Bare-metal is the controlled, low-noise reproducibility anchor. Cloud (currently GCP) reflects the reality most operators face: variable hardware, noisy neighbors, default firewalls. We measure both so users can map our numbers to their own environment.

Why are the absolute resource numbers higher than what I see at home?

Our published numbers come from a server-class fleet (Epyc 9654P, NVMe, dedicated NICs). Home setups (NUC, mini-PC, consumer SSDs) will see different absolute numbers but the relative comparisons (which client uses less memory, which syncs faster) carry over. See the note in For Home Stakers.

How do you handle hardforks?

For each hardfork:

  1. Upgrade fleet to fork-compatible versions before the activation slot.
  2. Take 14-day before/after windows for fleet-wide comparisons.
  3. Publish a post-fork analysis on the blog (e.g., Fusaka hardware impact).
  4. Update the dashboards and metrics catalog with any new fork-specific panels.

Operations

My client or version isn't covered. Can you add it?

For supported clients, new versions are picked up as part of the normal fleet update cycle. For new client implementations, email us. Adding a new client typically requires a few weeks of fleet work and stabilization.

I want a custom metric scraped or panel added. How?

Email contact@stereumlabs.com with the metric name (or panel definition) and a one-line description. We review additions in the normal weekly cadence.

Can I integrate this into my own Grafana?

Pro and Enterprise users get a Grafana account in our managed instance with their own private organization.
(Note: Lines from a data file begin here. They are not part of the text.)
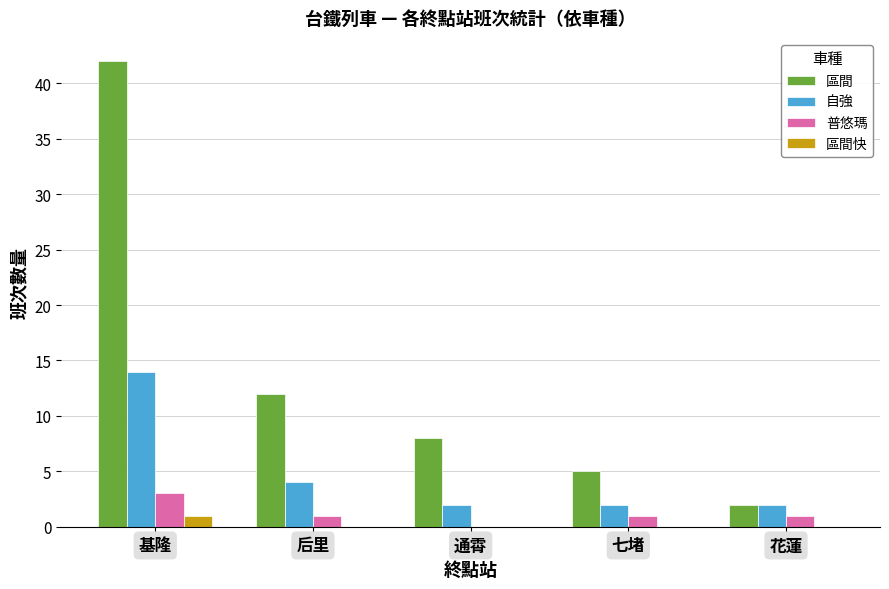

Are the bars horizontal?

No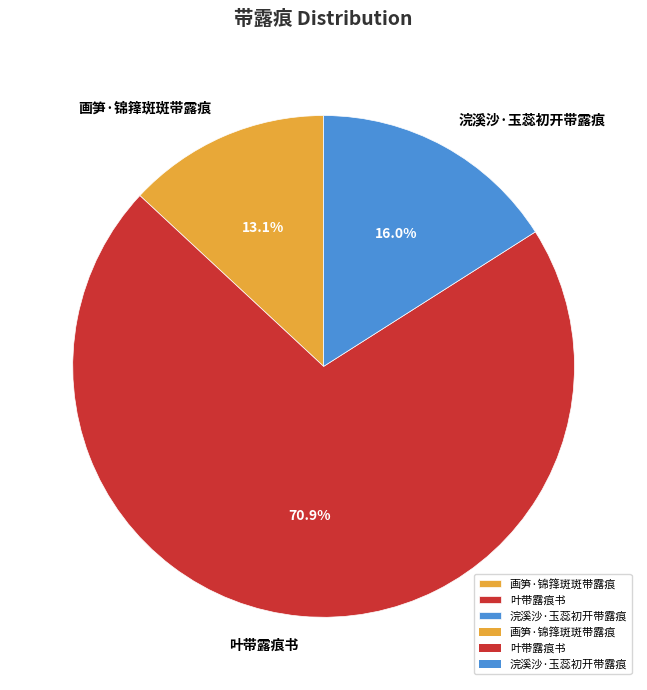

The 浣溪沙·玉蕊初开带露痕 slice represents 16% of the pie. True or false?

True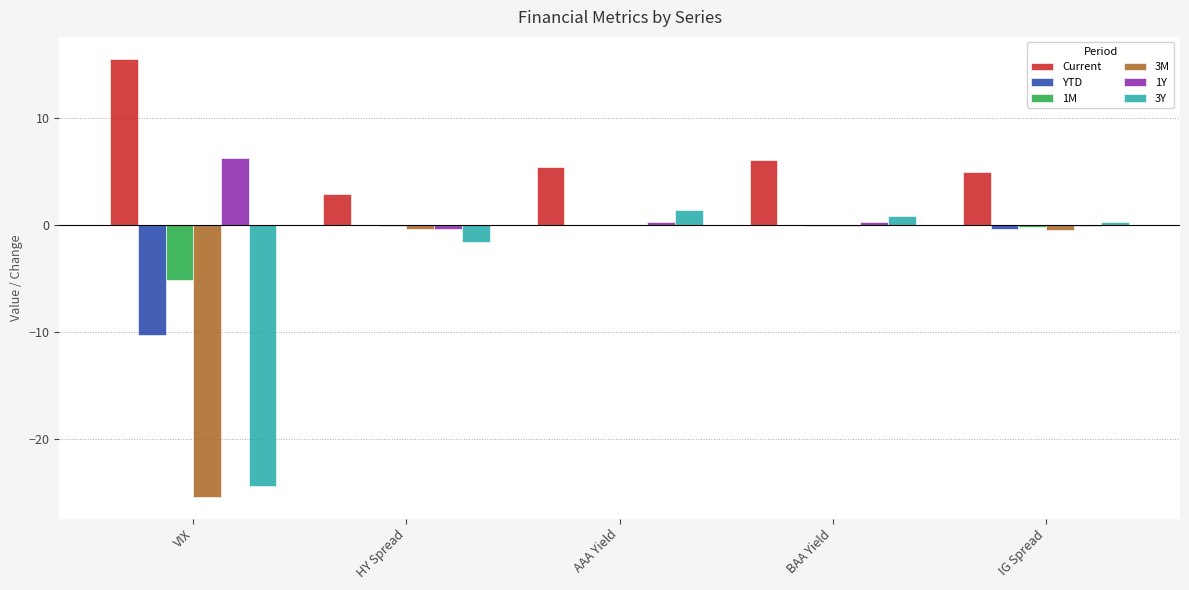

Between HY Spread and IG Spread, which series saw the biggest shift?

Current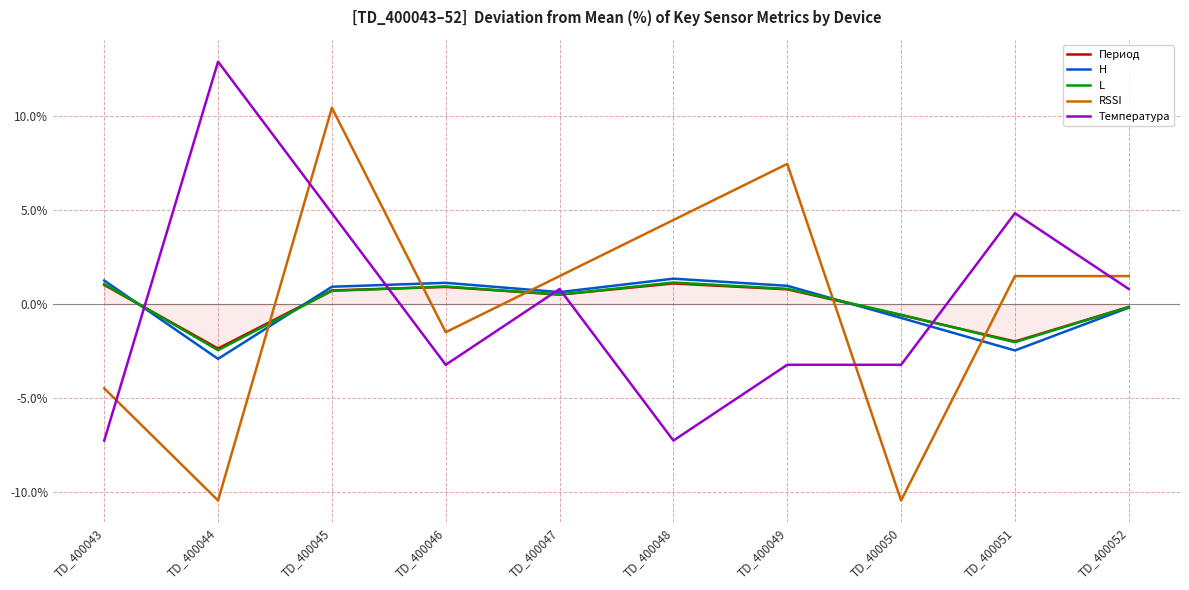

Is it true that Период equals 1.0 at TD_400043?

True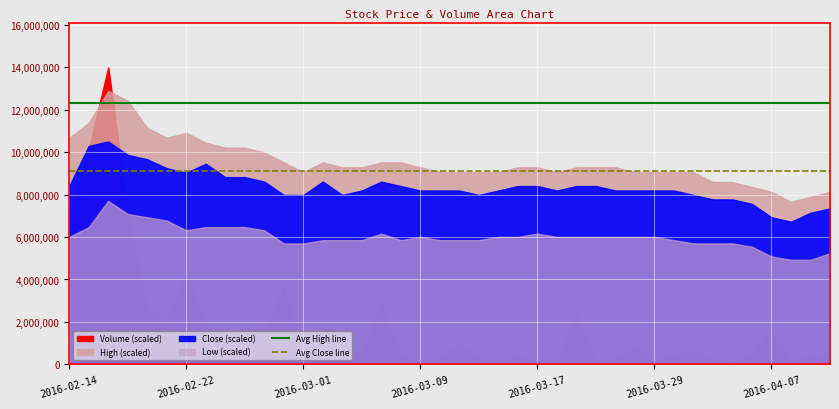

How many lines are shown in the chart?

2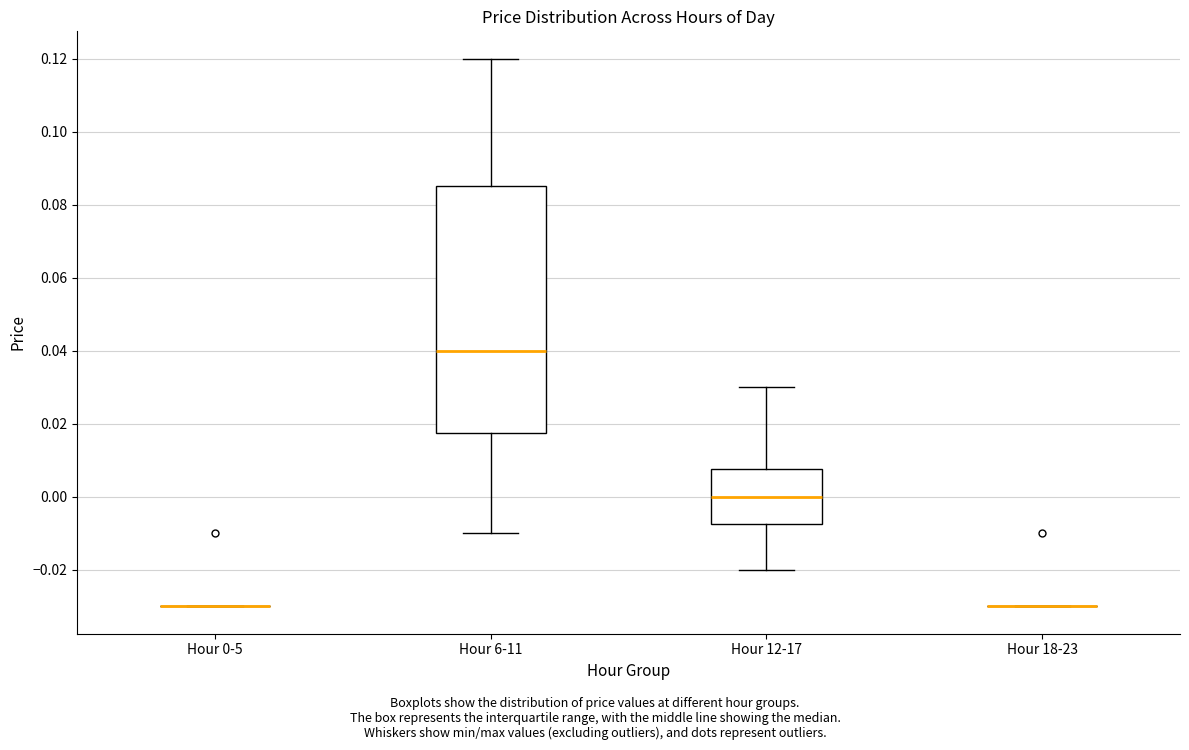

Reading left to right, transcribe this box plot: for each box, give where its median line is, the range the box spans, and where its two whiskers end, as read against the y-axis. The values are not printed on the chart, so give them approximately, as read against the axis.

Hour 0-5: box collapsed to a line at -0.030, whiskers -0.030 to -0.030
Hour 6-11: median 0.040, box 0.018 to 0.086, whiskers -0.010 to 0.120
Hour 12-17: median 0.000, box -0.008 to 0.008, whiskers -0.020 to 0.030
Hour 18-23: box collapsed to a line at -0.030, whiskers -0.030 to -0.030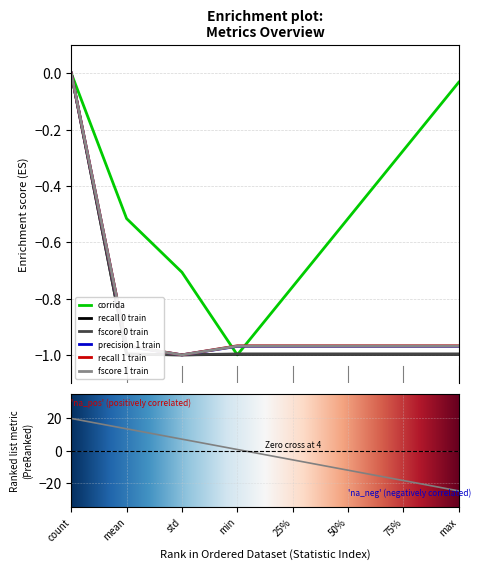

The corrida series shows -0.7 at std. True or false?

True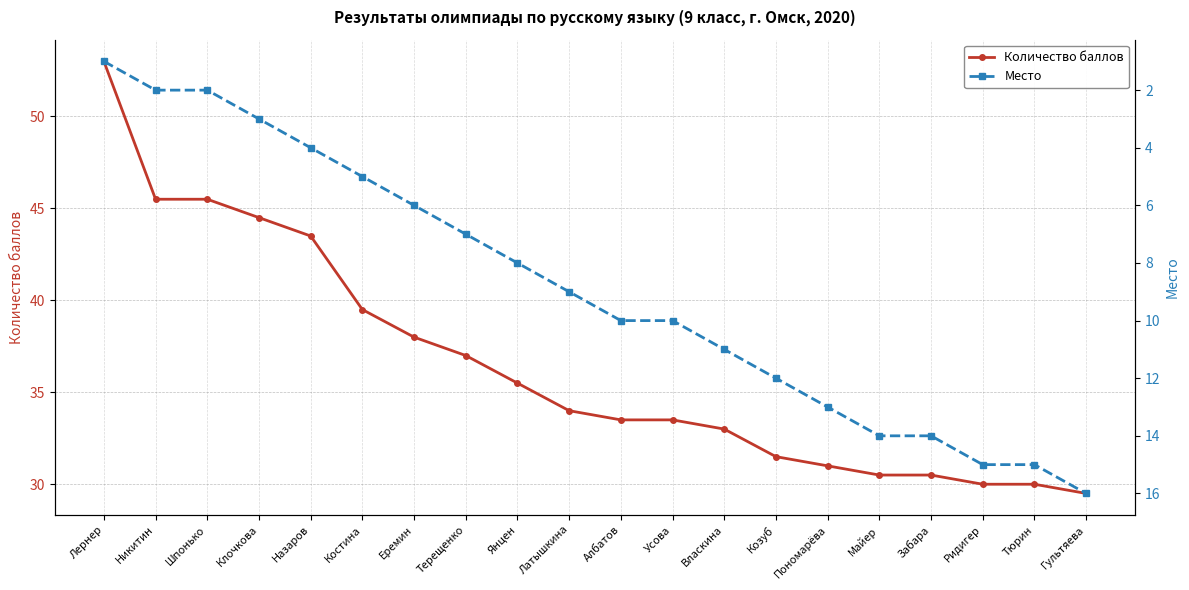

How many data points in Место are above 10?

8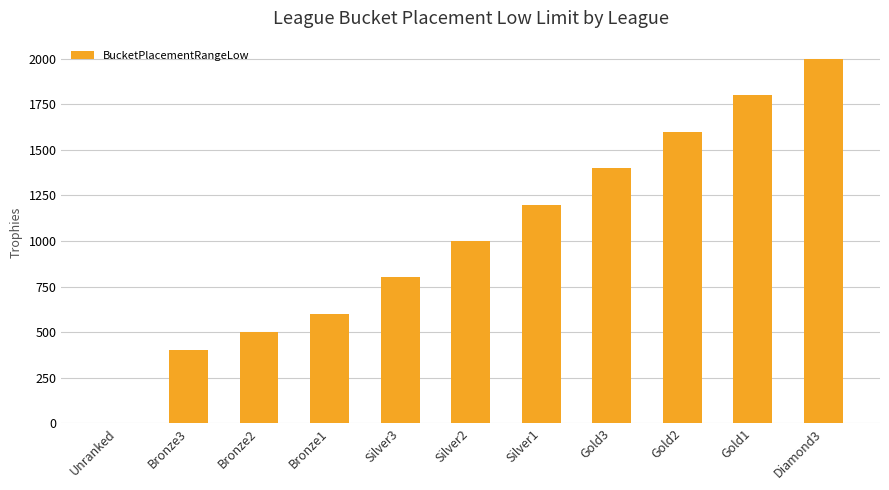

What is the change in value from Bronze3 to Diamond3?

+1600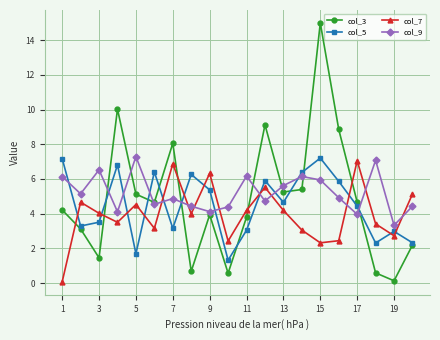

Which series has the widest spread of values?

col_3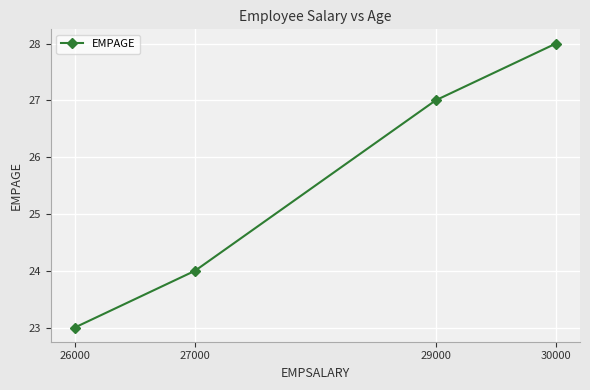

How many data points are less than 27?

2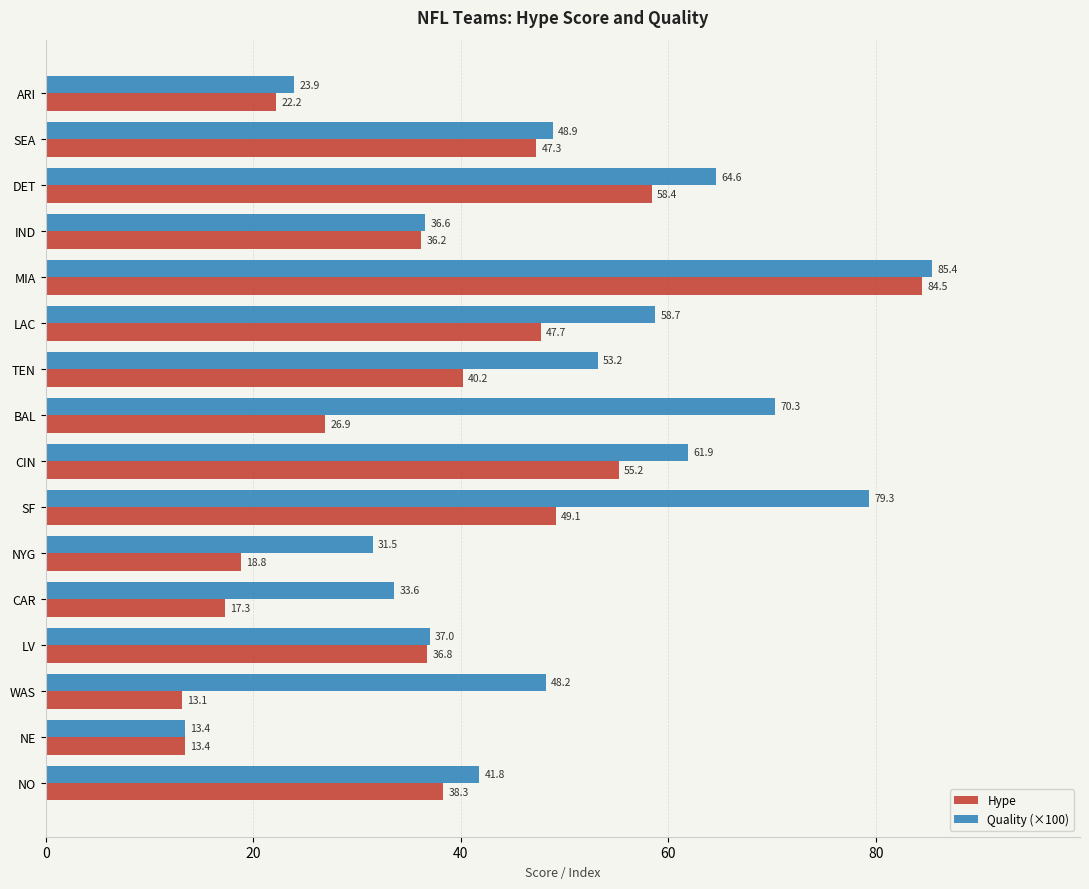

Between BAL and SF, which series saw the biggest shift?

Hype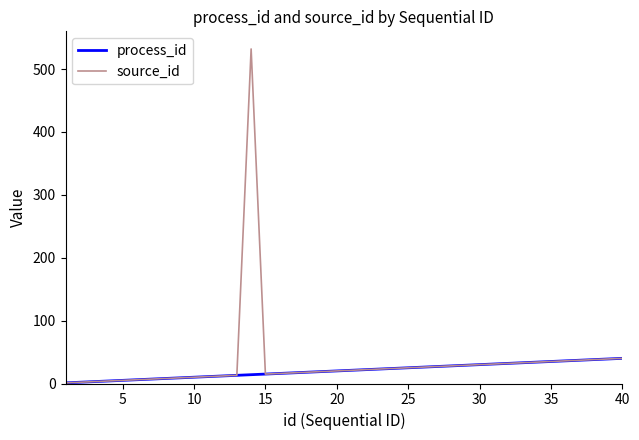

How many values in the process_id series are below 21?

20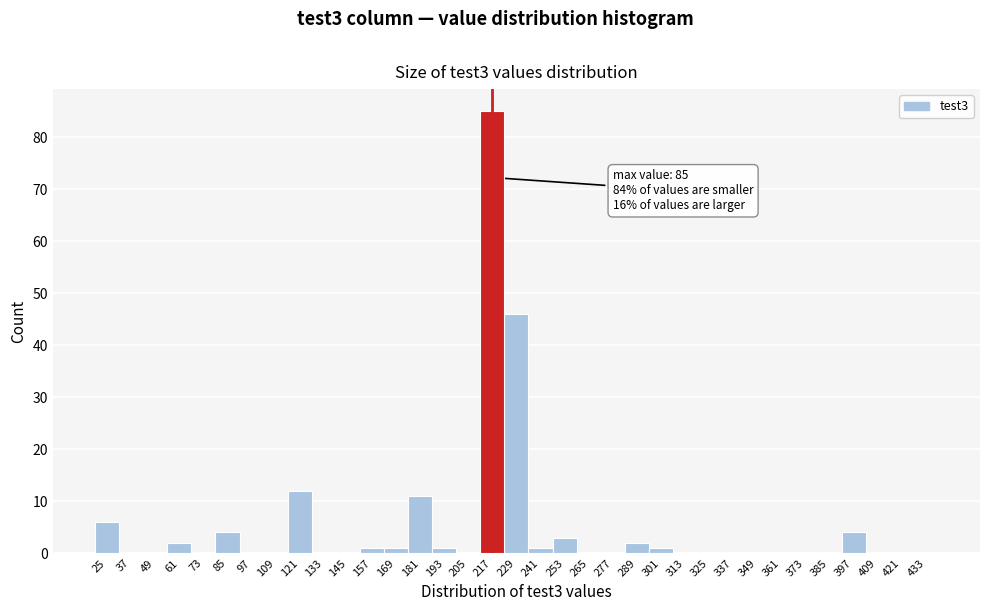

Is it true that the value at 421 is 59?

False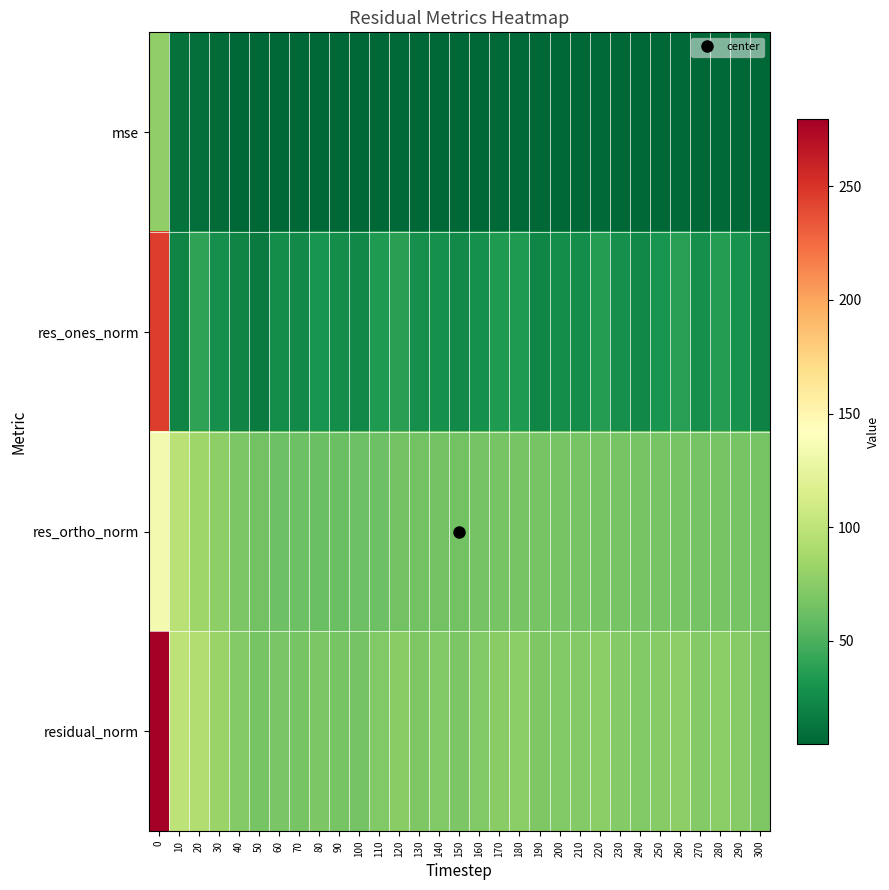

What is the minimum value shown in the chart?

4.4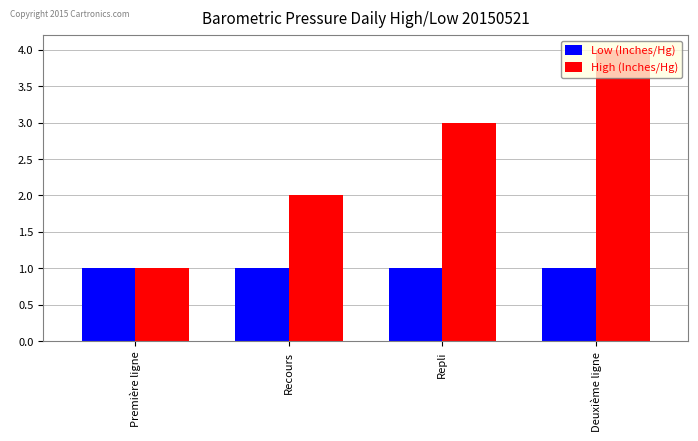

Which series has the largest range (max minus min)?

High (Inches/Hg)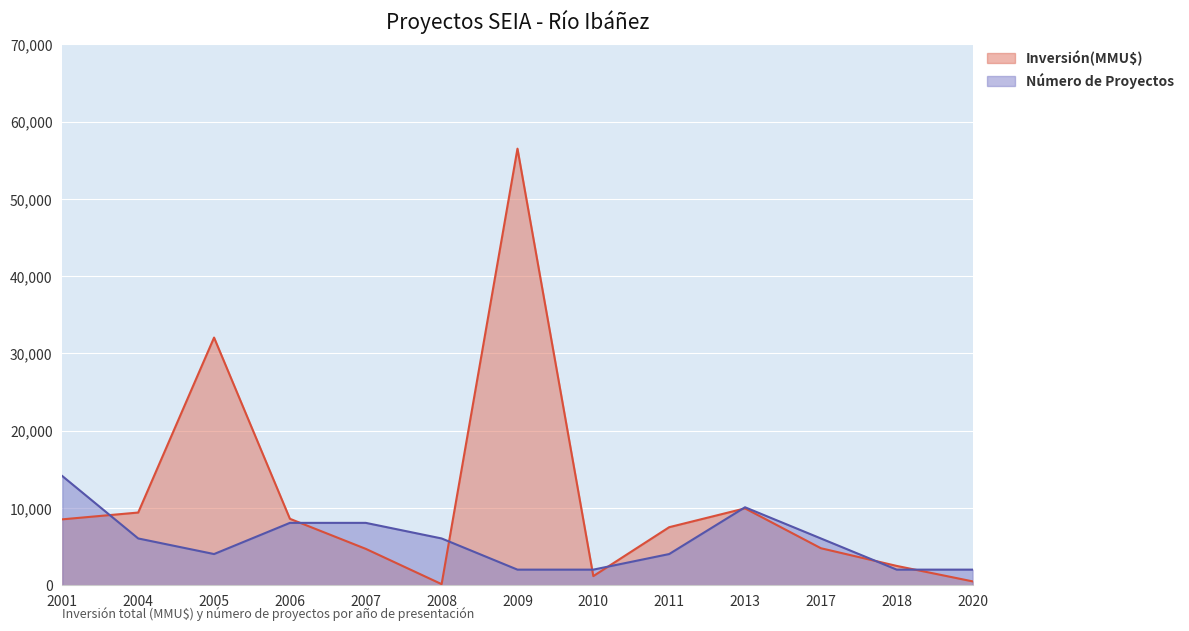

What is the spread (max minus min) of values at 2017?

1263.9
Self-hosted Grafana with our datasources as a backend is an Enterprise-only scenario. Contact us.

Is there an API?

Direct programmatic API access is an Enterprise-only feature, tailored individually to the customer's integration needs. On Free and Pro, the datasources are reachable through Grafana with standard Grafana auth. There is no separate REST or GraphQL layer on top.

Is there an SLA?

See Support & SLA for support channels and response expectations.

A status page?

A public uptime and incident status page is on the Roadmap. For incident questions in the meantime, contact us.

Practical

I'm new. Where should I start?

Start with the Start here section and pick the page that matches your role:

If you'd rather start from the data: the blog is the most opinionated entry point (Execution Client Sync Speed, EC P2P peering, Caplin standalone are good starters). For methodology, read Purpose & Scope.

I want to compare clients before picking one. Where do I start?

The blog is the most opinionated entry point. Every post is a head-to-head comparison under identical conditions. The dashboard catalog gives you the underlying data. The comparator dashboards put two configurations side-by-side.

What if I find a bug in a measurement or a wrong number on a dashboard?

Email contact@stereumlabs.com with the dashboard URL, blog link, or panel name and what looks wrong. Material corrections are logged in the Changelog.


Change control for this page: material edits will be logged in the global Changelog with a short rationale and effective date.